June 8, 1935: Moments after he’d shocked the golf world by emerging from obscurity to win the National Open at Oakmont, Sam Parks Jr. was cornered by a reporter from The Pittsburgh Press.
Parks had taken the tournament lead with a miraculous 60-foot chip shot witnessed by a gallery estimated at 10,000. Then he held off a curly-headed blond Californian named Jimmy Thompson in a gruelling homestretch to win with a score of 299.
But who cares about spectacular victories? Love — that’s what reporter Evelyn Burke wanted to discuss.
Parks was young and handsome, and now he was a star. The fact that he was a hometown kid made him even more appealing.
Do you have a girlfriend? Burke asked. Is marriage in your future?
“For heaven’s sake, don’t make me out a ladies man,” Parks pleaded, a note of panic in his voice. “I’ve been too busy all my life to bother with girls.”
The reporter took a moment to jot down that Parks was wearing a brown sweater and gray slacks. Reporters crowded around. Flash bulbs popped. Burke noted that Parks had a “natural deep tan” and his face was “a sort of new Dubonnet shade, a sort of red brown mixed with purple.”

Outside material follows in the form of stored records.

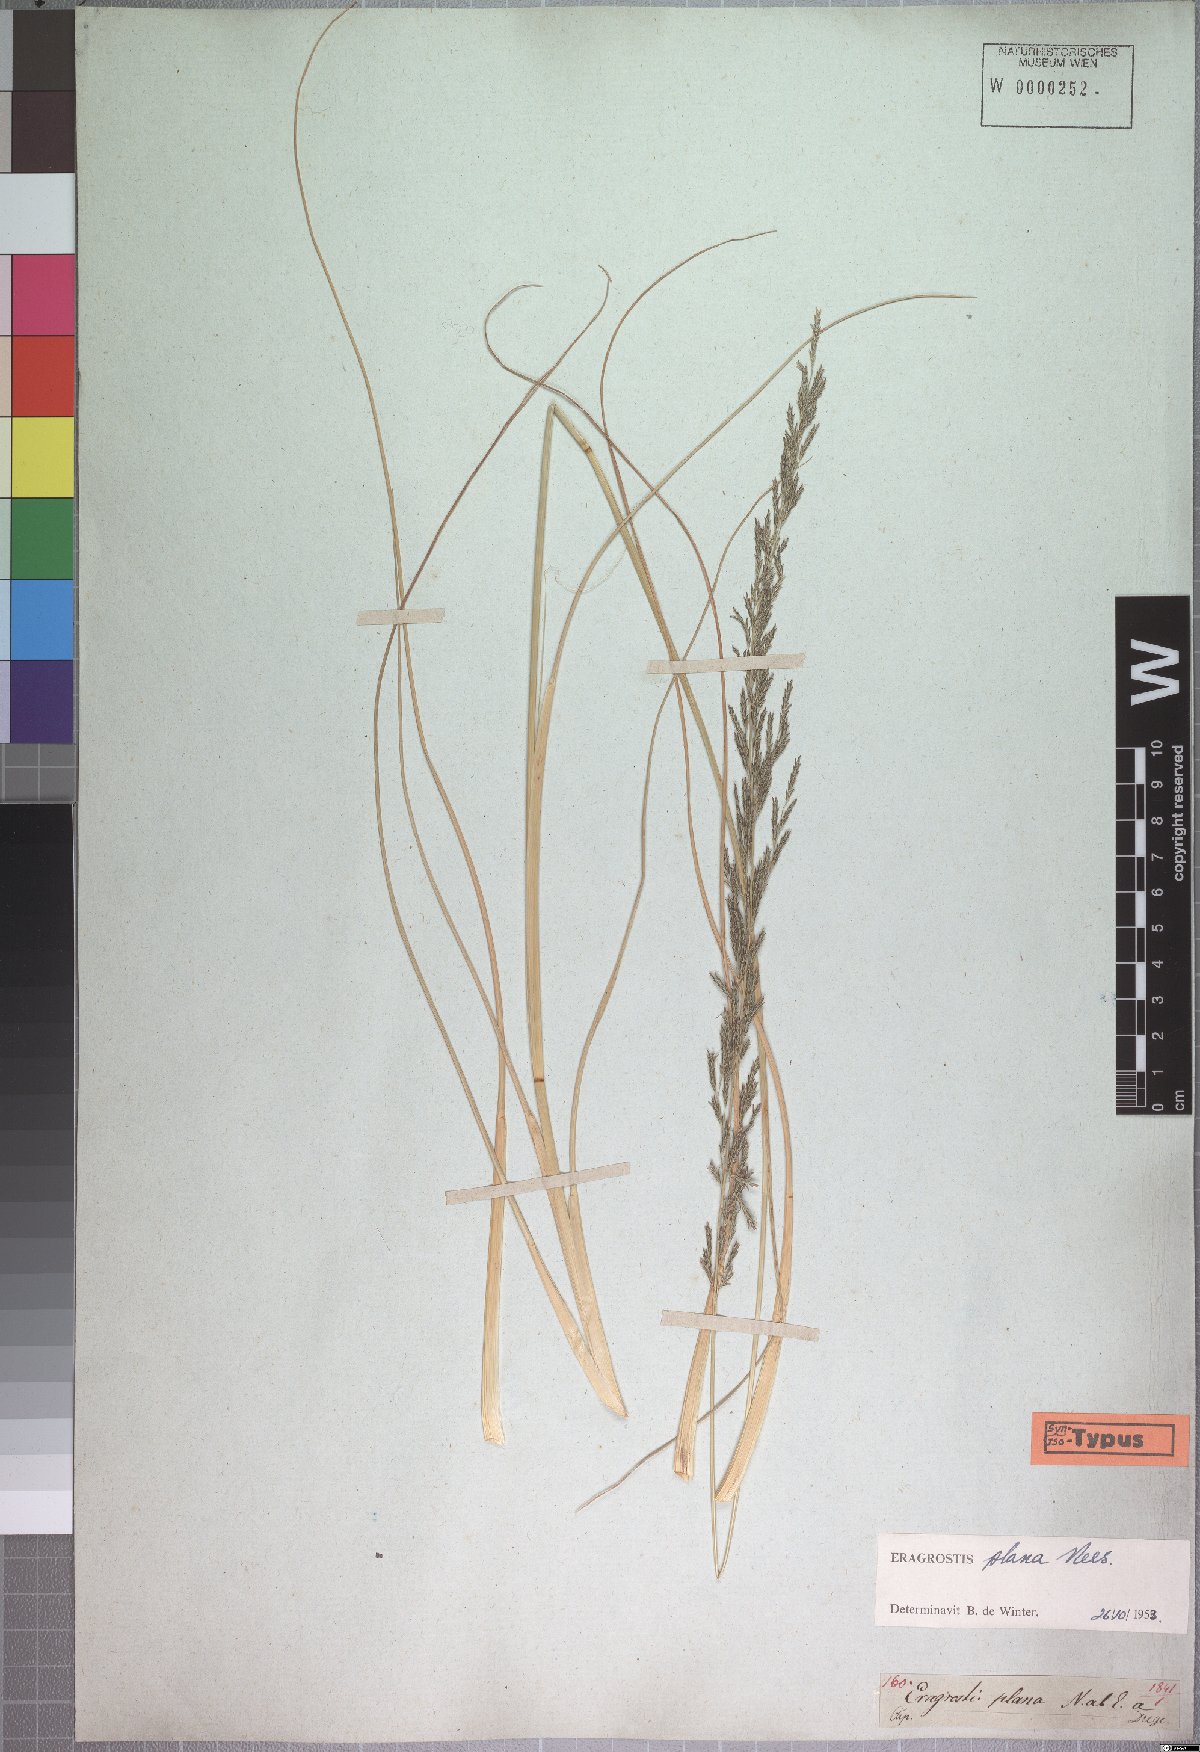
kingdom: Plantae
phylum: Tracheophyta
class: Liliopsida
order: Poales
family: Poaceae
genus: Eragrostis
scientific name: Eragrostis plana
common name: South african lovegrass
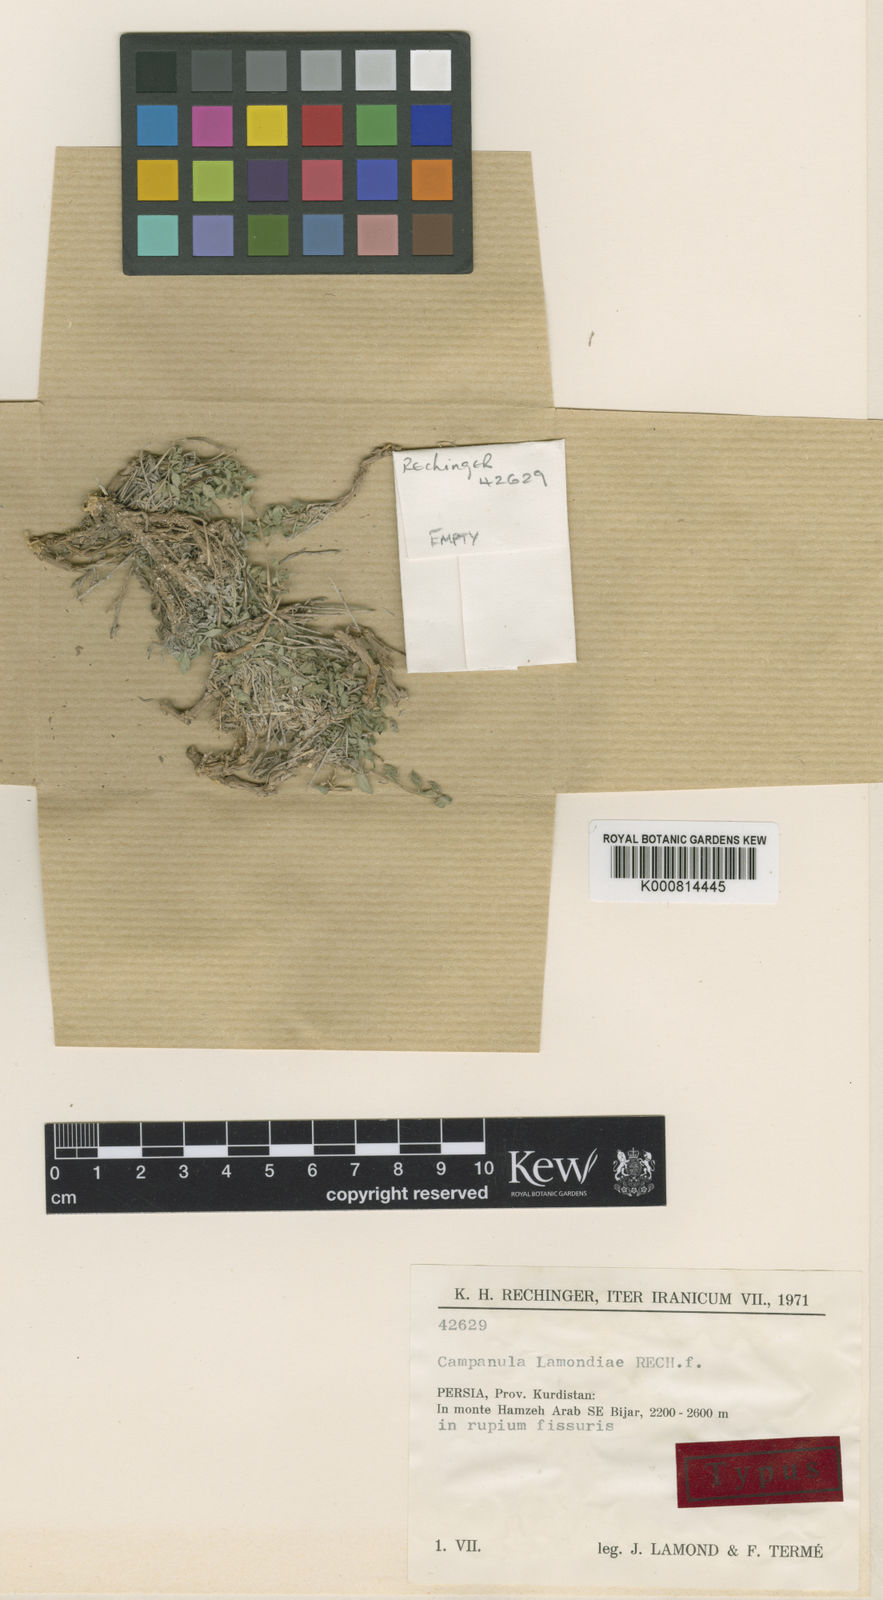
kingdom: Plantae
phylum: Tracheophyta
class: Magnoliopsida
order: Asterales
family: Campanulaceae
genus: Campanula
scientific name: Campanula lamondiae
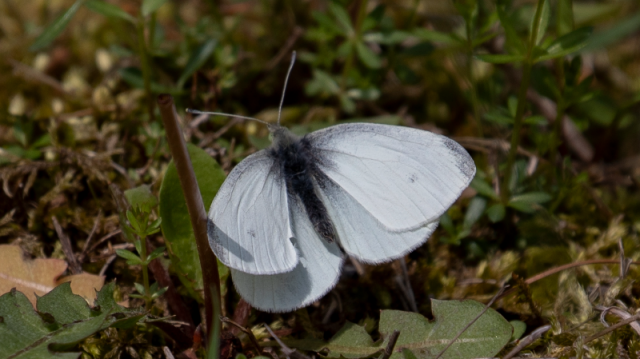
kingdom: Animalia
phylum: Arthropoda
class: Insecta
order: Lepidoptera
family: Pieridae
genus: Pieris
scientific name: Pieris rapae
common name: Cabbage White
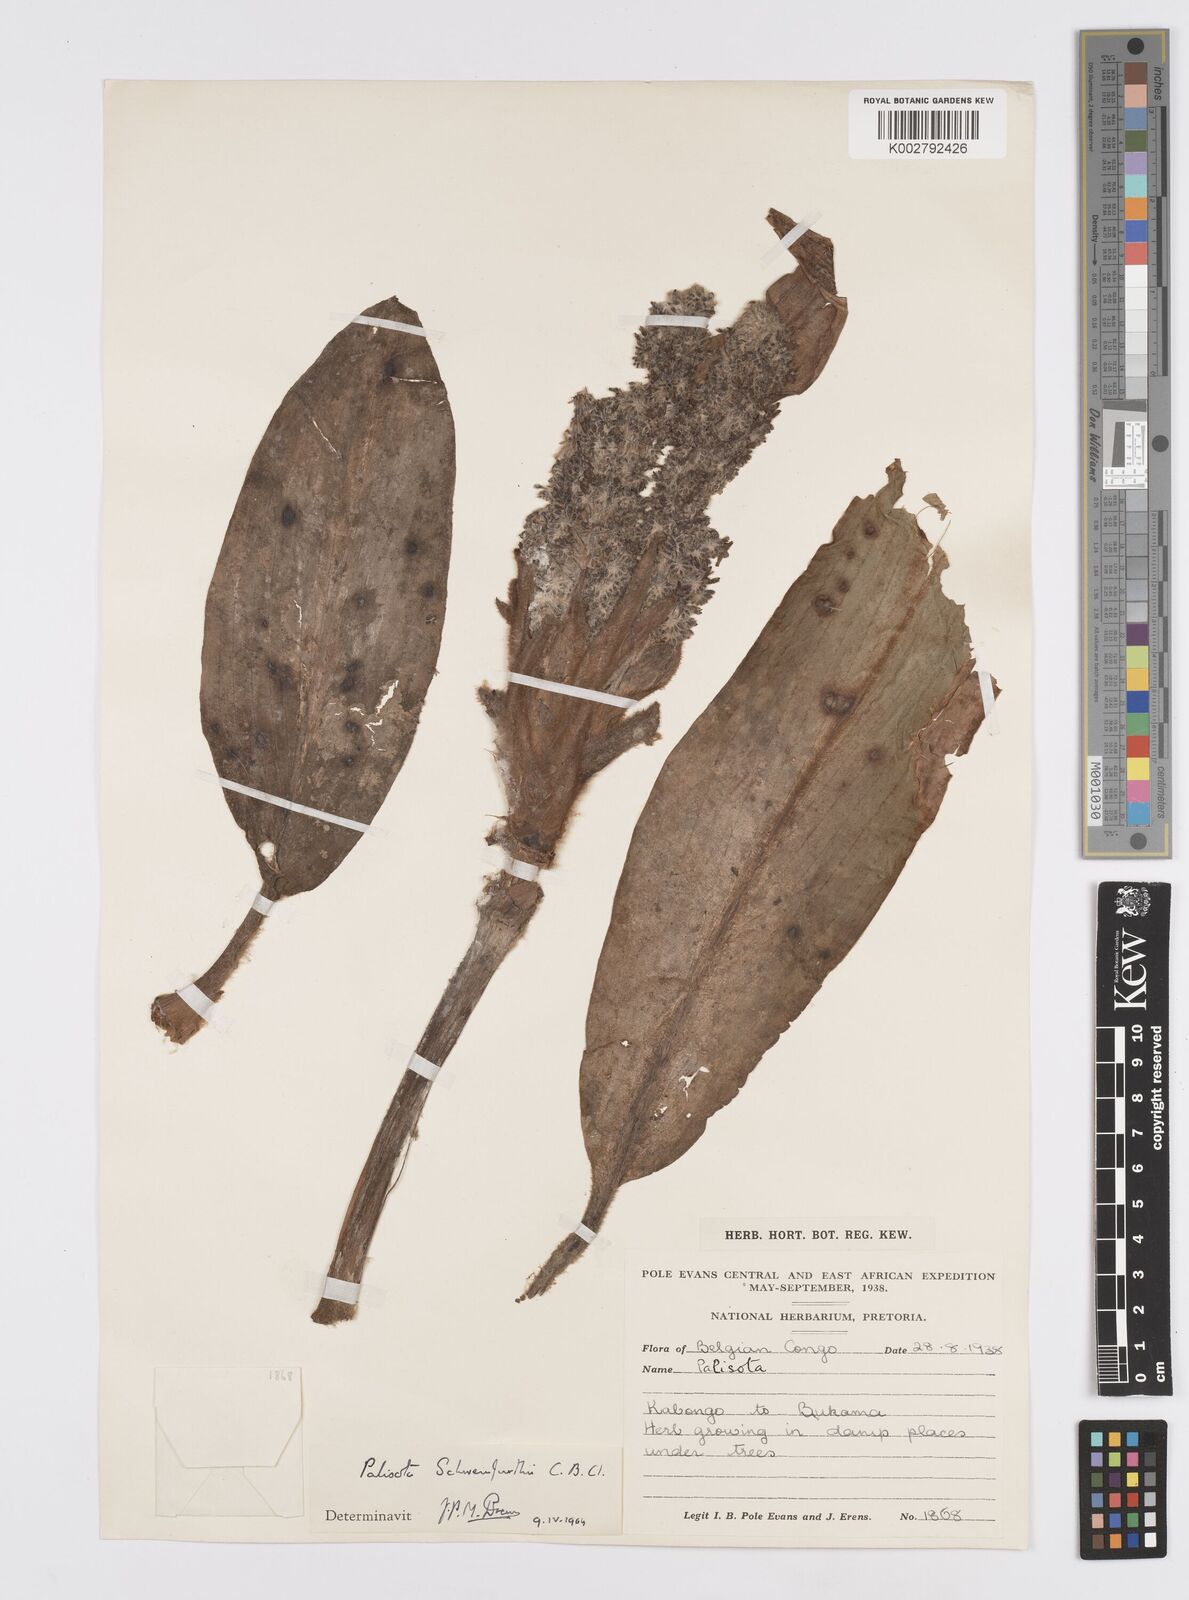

Burke then persisted in her line of questioning. You can’t blame her. In the mid-1930s, the Depression continued to hang around the country’s neck. Reading about a local guy who defeated golf’s biggest stars made Pittsburghers feel proud.
The public is interested in you, Burke said. What type of girl do you like?
“I like ’em all,” replied Parks, obviously trying to be helpful and accommodating. “Blondes, brunettes and redheads, but honestly I haven’t any preference.”
Parks wasn’t accustomed to the spotlight. He was just a kid who’d grown up in Bellevue and happened to fall in love with golf. After school, he’d run to catch a streetcar to the Highland Country Club so he could practice. It paid off. Parks was unknown nationally, but local golfers knew him as a solid player and a dangerous competitor. At Pitt, he’d served as captain of the golf team.
And what about lady golfers? Burked asked.
Parks said he’d never played golf with a woman. “Not that I have any objections to them. It’s just that I don’t know many girls who do play golf. I’ve always been pretty busy, anyway.”
The National Open victory earned Parks $1,000. He’d play a few more years professionally, but would never again win another major tournament. Eventually he would marry, then divorce and marry again. He’d take a job with U.S. Steel, then retire to Florida, where he’d die at the age of 87 in 1997.
But in a cramped hallway in 1935 he was still a young 25 and he showed his white teeth and shook his head at Burke’s questions.
“I’m sorry,” he said. “There’s not much to tell about me — only golf. I like to dance, too. But I don’t get to many parties because golf seems to take up so much of my time. And honestly, I’m not in love.”
Parks grinned and “his dark eyes squinted in a friendly fashion,” Burke wrote. “His black hair, parted in the middle and slicked back, made him look very boyish.”